Show HN: Eddy – a chatbot that guides through the world of Product Management - Vpetrova
http://corpeddy.com
======
Vpetrova
Hi HN,

We are Victoria and Vitaly and we recently launched Eddy – a chatbot that
guides you through the world of Product Management.

I work in Product Management and my co-founder Vitaly, who is a banker, shares
my passion in this domain. Split by 7 years of product-related experience, yet
we faced the same issue: when it comes to exploration of professional content,
traditional approaches to search fail. The search engine’s feed is
overwhelming, unstructured and doesn't validate the learning outcome for you.

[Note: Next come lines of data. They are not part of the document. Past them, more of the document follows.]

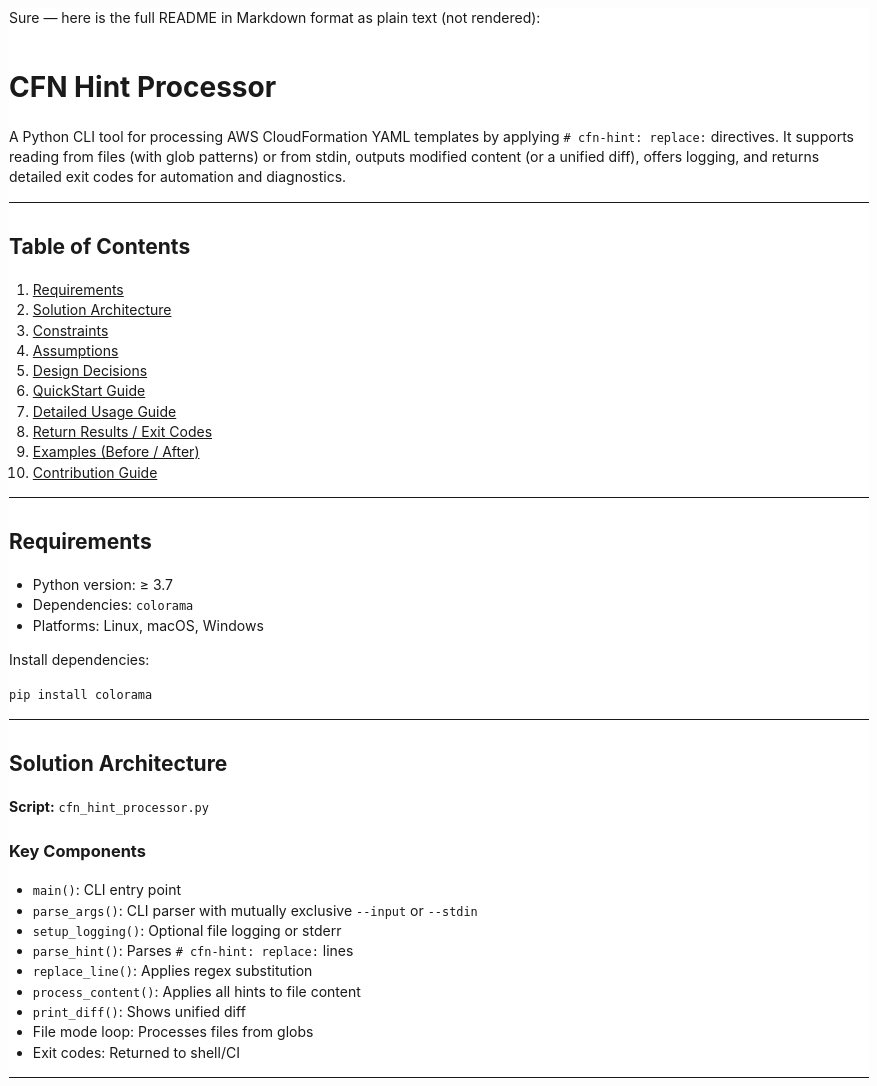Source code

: Sure — here is the full README in Markdown format as plain text (not rendered):

# CFN Hint Processor

A Python CLI tool for processing AWS CloudFormation YAML templates by applying `# cfn-hint: replace:` directives. It supports reading from files (with glob patterns) or from stdin, outputs modified content (or a unified diff), offers logging, and returns detailed exit codes for automation and diagnostics.

---

## Table of Contents

1. [Requirements](#requirements)  
2. [Solution Architecture](#solution-architecture)  
3. [Constraints](#constraints)  
4. [Assumptions](#assumptions)  
5. [Design Decisions](#design-decisions)  
6. [QuickStart Guide](#quickstart-guide)  
7. [Detailed Usage Guide](#detailed-usage-guide)  
8. [Return Results / Exit Codes](#return-results--exit-codes)  
9. [Examples (Before / After)](#examples-before--after)  
10. [Contribution Guide](#contribution-guide)

---

## Requirements

- Python version: ≥ 3.7  
- Dependencies: `colorama`  
- Platforms: Linux, macOS, Windows  

Install dependencies:

```bash
pip install colorama
```

---

## Solution Architecture

**Script:** `cfn_hint_processor.py`

### Key Components

- `main()`: CLI entry point  
- `parse_args()`: CLI parser with mutually exclusive `--input` or `--stdin`  
- `setup_logging()`: Optional file logging or stderr  
- `parse_hint()`: Parses `# cfn-hint: replace:` lines  
- `replace_line()`: Applies regex substitution  
- `process_content()`: Applies all hints to file content  
- `print_diff()`: Shows unified diff  
- File mode loop: Processes files from globs  
- Exit codes: Returned to shell/CI

---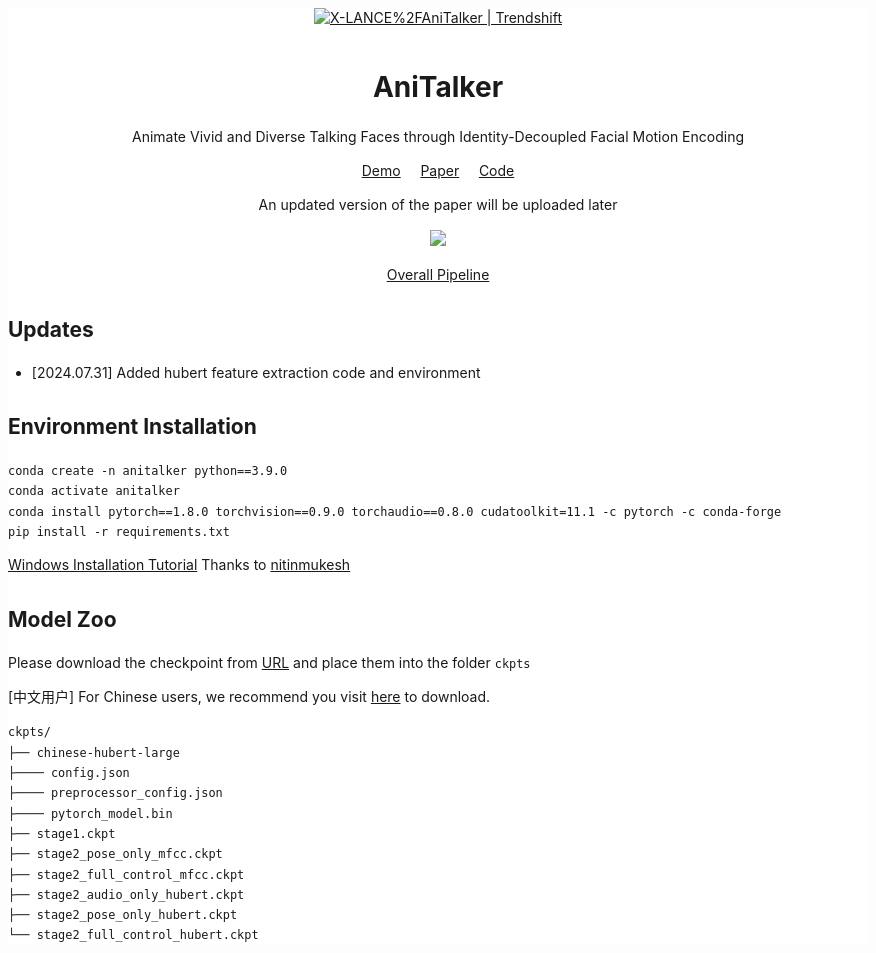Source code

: 
<div align="center">
<a href="https://trendshift.io/repositories/10102" target="_blank"><img src="https://trendshift.io/api/badge/repositories/10102" alt="X-LANCE%2FAniTalker | Trendshift" style="width: 250px; height: 55px;" width="250" height="55"/></a>

# AniTalker

Animate Vivid and Diverse Talking Faces through Identity-Decoupled Facial Motion Encoding

<p align="center">
  <a href="https://x-lance.github.io/AniTalker/">Demo</a> &nbsp;&nbsp;&nbsp; <a href="https://arxiv.org/abs/2405.03121">Paper</a> &nbsp;&nbsp;&nbsp; <a href="https://github.com/X-LANCE/AniTalker">Code</a>
</p>


An updated version of the paper will be uploaded later

![](docs/img/generated_result.png)

[Overall Pipeline](md_docs/overall_pipeline.md)

</div>

## Updates

- [2024.07.31] Added hubert feature extraction code and environment

## Environment Installation

```shell
conda create -n anitalker python==3.9.0
conda activate anitalker
conda install pytorch==1.8.0 torchvision==0.9.0 torchaudio==0.8.0 cudatoolkit=11.1 -c pytorch -c conda-forge
pip install -r requirements.txt
```

[Windows Installation Tutorial](https://www.youtube.com/watch?v=x1ZP3e830DY) Thanks to [nitinmukesh](https://github.com/nitinmukesh)

## Model Zoo

Please download the checkpoint from [URL](https://huggingface.co/taocode/anitalker_ckpts/tree/main) and place them into the folder ```ckpts```

[中文用户] For Chinese users, we recommend you visit [here](https://pan.baidu.com/s/1gqTPmoJ3QwKbGkqgMXM3Jw?pwd=antk) to download.

```
ckpts/
├── chinese-hubert-large
├──── config.json
├──── preprocessor_config.json
├──── pytorch_model.bin
├── stage1.ckpt
├── stage2_pose_only_mfcc.ckpt
├── stage2_full_control_mfcc.ckpt
├── stage2_audio_only_hubert.ckpt
├── stage2_pose_only_hubert.ckpt
└── stage2_full_control_hubert.ckpt
```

We examined thousands of materials on the Internet and spent long days and
nights cleaning-up, curating and systemizing. First, we identified sources
well-received in the Product Management community. Then we 'chained' the
content into logical sequences and added hand-made quizzes. Now Eddy is here
to present what we created and to help you explore the universe of product
management. Eddy is not yet another course but a guide that shows you the
unbiased overview of Product Management.

Eddy is our first step. We aim to scale into a chatbot-based ecosystem that
combines the curation marketplace for job-related skills and corporate
education needs.

Eddy helps us to validate our hypothesis – curated content helps people to up-
skill efficiently. I can't emphasize enough how valuable the feedback of the
HN community is for us. Also, until the Coronavirus crisis is over, Eddy is
completely free.

Stay safe and start with MVP (or WUP, or MLP – all questions to Eddy),
everyone.